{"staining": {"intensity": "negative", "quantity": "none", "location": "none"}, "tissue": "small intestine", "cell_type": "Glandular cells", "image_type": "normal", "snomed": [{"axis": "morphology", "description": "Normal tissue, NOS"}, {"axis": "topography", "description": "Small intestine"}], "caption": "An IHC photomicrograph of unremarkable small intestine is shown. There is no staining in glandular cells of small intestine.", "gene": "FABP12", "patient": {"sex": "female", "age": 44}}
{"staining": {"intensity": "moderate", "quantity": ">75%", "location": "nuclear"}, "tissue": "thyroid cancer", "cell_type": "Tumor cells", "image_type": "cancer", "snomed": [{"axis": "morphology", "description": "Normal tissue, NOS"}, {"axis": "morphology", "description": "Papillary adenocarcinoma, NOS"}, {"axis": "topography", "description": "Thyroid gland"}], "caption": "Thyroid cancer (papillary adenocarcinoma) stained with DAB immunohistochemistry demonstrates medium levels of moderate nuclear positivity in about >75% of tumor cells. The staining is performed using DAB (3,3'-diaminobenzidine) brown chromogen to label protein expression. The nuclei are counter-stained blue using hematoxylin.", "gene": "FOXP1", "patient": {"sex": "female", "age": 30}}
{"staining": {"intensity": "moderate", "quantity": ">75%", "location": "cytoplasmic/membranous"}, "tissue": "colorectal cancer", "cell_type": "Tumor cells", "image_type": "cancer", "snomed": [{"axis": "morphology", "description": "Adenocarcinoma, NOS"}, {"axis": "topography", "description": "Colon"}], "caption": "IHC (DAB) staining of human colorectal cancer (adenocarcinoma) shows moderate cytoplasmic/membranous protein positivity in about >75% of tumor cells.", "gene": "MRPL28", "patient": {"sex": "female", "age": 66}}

##############################

### WHAT TO WORK ON:
Return, please, the lines of the data from the first through the line containing "cancer (papillary adenocarcinoma)", both kept, exactly as they stand and nothing more.

### RESPONSE TO THE TASK:
{"staining": {"intensity": "negative", "quantity": "none", "location": "none"}, "tissue": "small intestine", "cell_type": "Glandular cells", "image_type": "normal", "snomed": [{"axis": "morphology", "description": "Normal tissue, NOS"}, {"axis": "topography", "description": "Small intestine"}], "caption": "An IHC photomicrograph of unremarkable small intestine is shown. There is no staining in glandular cells of small intestine.", "gene": "FABP12", "patient": {"sex": "female", "age": 44}}
{"staining": {"intensity": "moderate", "quantity": ">75%", "location": "nuclear"}, "tissue": "thyroid cancer", "cell_type": "Tumor cells", "image_type": "cancer", "snomed": [{"axis": "morphology", "description": "Normal tissue, NOS"}, {"axis": "morphology", "description": "Papillary adenocarcinoma, NOS"}, {"axis": "topography", "description": "Thyroid gland"}], "caption": "Thyroid cancer (papillary adenocarcinoma) stained with DAB immunohistochemistry demonstrates medium levels of moderate nuclear positivity in about >75% of tumor cells. The staining is performed using DAB (3,3'-diaminobenzidine) brown chromogen to label protein expression. The nuclei are counter-stained blue using hematoxylin.", "gene": "FOXP1", "patient": {"sex": "female", "age": 30}}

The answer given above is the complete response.